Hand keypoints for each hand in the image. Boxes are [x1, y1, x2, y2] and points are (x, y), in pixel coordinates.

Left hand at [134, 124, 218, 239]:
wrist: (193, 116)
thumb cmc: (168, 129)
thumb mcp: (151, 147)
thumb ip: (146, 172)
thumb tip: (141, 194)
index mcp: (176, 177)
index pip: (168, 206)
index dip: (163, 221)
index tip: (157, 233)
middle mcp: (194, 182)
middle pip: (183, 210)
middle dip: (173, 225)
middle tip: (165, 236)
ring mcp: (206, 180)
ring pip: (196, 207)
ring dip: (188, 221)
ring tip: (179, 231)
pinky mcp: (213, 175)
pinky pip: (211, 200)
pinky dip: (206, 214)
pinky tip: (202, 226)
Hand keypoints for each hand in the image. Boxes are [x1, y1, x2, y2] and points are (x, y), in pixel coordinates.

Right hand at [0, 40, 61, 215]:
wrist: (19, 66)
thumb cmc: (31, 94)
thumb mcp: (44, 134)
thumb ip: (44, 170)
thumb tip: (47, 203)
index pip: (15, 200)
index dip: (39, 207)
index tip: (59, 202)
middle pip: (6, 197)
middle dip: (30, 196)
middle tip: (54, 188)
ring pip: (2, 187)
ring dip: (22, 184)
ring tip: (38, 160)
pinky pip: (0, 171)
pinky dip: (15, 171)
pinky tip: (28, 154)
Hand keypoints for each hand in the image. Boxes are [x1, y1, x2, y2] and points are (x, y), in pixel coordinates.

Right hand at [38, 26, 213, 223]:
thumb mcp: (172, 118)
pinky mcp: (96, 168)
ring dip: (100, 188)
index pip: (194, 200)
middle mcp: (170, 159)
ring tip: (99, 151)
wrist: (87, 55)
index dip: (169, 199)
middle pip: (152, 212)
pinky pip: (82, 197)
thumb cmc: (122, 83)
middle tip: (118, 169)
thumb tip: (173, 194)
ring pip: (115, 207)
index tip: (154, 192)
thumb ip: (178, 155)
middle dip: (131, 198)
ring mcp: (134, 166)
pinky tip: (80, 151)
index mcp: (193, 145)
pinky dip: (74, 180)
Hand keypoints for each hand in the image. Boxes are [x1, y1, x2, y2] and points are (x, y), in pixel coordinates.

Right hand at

========

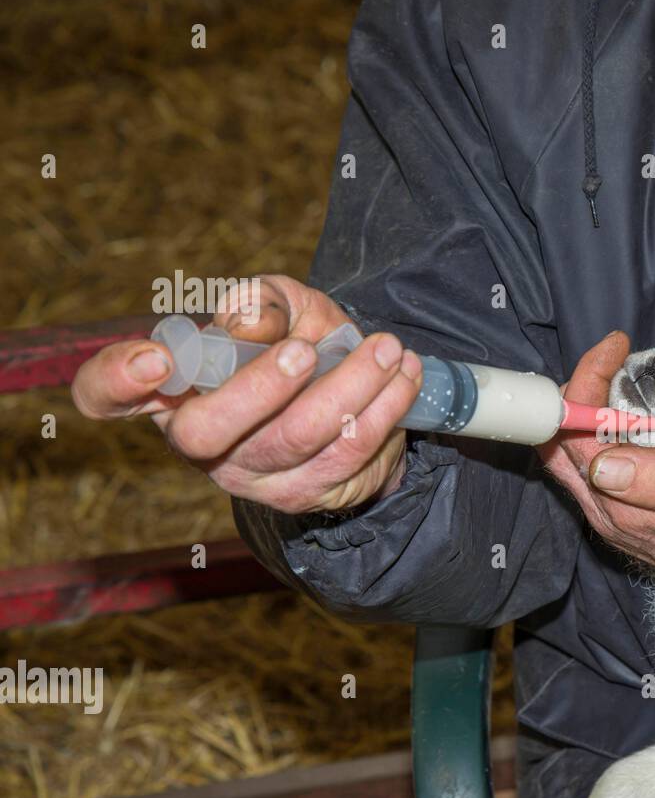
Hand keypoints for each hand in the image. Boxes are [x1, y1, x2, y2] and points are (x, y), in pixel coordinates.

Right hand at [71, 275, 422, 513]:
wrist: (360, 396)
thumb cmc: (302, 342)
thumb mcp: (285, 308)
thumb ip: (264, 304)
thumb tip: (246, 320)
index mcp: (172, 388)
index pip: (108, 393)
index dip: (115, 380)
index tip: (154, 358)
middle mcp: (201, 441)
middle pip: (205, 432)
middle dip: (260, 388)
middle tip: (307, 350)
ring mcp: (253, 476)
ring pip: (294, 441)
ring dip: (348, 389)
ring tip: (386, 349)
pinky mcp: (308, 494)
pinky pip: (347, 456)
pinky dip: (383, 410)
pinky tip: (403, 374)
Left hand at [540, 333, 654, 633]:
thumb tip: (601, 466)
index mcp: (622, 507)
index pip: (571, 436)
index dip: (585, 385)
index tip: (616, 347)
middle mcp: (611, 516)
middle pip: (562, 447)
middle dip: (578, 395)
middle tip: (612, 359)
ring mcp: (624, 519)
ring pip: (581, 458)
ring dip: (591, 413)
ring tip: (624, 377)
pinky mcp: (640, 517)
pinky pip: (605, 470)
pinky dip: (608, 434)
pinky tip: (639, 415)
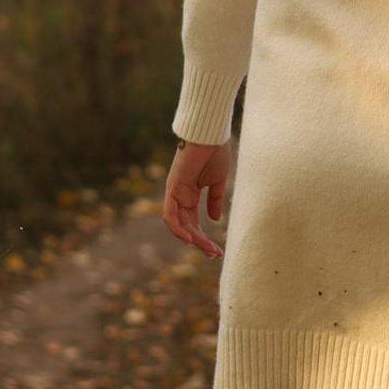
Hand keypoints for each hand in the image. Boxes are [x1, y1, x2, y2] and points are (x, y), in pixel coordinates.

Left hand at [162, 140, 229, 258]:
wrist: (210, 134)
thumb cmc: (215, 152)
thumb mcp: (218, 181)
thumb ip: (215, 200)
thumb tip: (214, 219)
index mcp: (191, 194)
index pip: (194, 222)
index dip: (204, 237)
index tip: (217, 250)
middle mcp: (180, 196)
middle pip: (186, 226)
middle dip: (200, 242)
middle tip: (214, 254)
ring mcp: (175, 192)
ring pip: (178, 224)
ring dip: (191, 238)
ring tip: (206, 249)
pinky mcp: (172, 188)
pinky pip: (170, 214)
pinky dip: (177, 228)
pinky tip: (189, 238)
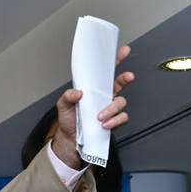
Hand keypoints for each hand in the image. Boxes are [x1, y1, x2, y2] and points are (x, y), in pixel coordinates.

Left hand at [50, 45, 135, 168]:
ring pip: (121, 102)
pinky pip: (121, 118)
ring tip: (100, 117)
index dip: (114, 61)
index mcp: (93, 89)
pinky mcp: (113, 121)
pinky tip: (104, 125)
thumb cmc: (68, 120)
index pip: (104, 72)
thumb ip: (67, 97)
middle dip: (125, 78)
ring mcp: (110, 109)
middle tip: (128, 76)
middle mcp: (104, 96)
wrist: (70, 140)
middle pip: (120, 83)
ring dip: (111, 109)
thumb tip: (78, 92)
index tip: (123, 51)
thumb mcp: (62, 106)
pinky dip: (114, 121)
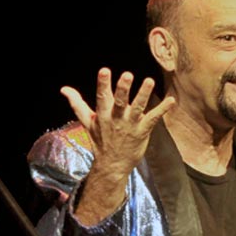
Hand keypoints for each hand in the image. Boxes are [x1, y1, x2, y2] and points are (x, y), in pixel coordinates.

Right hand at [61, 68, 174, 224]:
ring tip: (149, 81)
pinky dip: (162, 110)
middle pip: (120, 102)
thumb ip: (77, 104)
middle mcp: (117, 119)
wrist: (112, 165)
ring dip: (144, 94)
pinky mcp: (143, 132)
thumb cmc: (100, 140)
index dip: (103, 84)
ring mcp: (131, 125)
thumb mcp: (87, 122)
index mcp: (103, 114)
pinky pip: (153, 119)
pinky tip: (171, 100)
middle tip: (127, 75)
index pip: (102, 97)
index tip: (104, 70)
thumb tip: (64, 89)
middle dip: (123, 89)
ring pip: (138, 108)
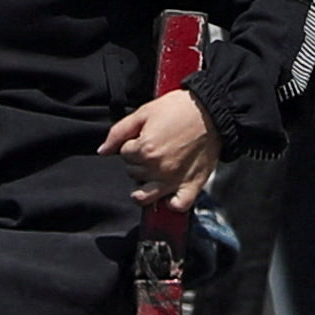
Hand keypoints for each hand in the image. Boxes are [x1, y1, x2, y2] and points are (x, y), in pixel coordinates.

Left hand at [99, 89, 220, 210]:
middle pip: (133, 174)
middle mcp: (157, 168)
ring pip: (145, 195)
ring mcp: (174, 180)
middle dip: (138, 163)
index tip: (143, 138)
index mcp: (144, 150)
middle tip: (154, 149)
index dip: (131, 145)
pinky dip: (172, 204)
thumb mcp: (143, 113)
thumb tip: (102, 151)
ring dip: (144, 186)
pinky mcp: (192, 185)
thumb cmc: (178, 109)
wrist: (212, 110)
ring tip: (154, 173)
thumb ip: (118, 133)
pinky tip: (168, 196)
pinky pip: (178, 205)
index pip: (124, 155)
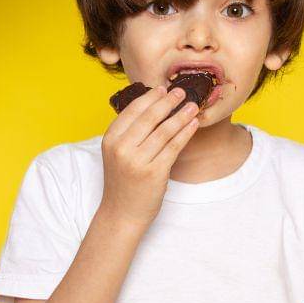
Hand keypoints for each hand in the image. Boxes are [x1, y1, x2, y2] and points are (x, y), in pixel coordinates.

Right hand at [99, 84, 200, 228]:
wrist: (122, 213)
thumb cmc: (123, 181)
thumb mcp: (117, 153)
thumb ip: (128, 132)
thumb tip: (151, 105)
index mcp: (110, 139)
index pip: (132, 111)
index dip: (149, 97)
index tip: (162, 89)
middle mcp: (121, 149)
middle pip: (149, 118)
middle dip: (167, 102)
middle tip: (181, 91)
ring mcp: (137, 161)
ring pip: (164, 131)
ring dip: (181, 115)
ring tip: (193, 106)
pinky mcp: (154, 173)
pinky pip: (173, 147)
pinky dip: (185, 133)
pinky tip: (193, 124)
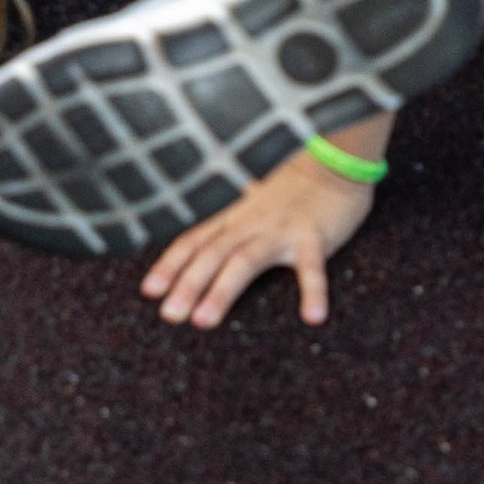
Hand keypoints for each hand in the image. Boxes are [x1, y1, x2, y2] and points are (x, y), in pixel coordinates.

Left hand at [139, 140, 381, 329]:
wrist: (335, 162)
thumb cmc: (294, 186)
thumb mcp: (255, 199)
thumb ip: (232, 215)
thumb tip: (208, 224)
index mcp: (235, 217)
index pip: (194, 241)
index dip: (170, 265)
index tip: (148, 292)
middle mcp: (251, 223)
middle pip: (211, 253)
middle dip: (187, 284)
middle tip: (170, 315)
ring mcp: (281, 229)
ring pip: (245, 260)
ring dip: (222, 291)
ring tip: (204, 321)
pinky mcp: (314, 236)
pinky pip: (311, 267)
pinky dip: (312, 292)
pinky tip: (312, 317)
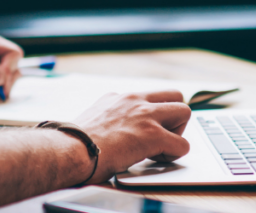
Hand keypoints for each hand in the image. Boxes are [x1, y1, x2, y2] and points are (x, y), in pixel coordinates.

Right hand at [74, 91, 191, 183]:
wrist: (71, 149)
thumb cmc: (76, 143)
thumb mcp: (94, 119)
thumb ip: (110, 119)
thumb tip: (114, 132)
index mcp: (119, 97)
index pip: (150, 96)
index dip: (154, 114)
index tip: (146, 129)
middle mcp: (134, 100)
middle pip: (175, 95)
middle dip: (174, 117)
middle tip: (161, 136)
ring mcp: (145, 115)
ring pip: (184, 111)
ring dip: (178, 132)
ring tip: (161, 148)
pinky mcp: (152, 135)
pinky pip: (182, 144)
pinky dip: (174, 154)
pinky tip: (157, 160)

========

• Assigned task: Where the string "Right" shows up in the listing above, copy the line that holds it.

• Response area:
Right hand at [0, 40, 61, 215]:
Right hand at [38, 26, 213, 223]:
Right hand at
Right hand at [71, 275, 422, 513]:
Right hand at [61, 68, 174, 224]:
Right hand at [99, 84, 200, 228]:
Right hand at [74, 91, 191, 183]:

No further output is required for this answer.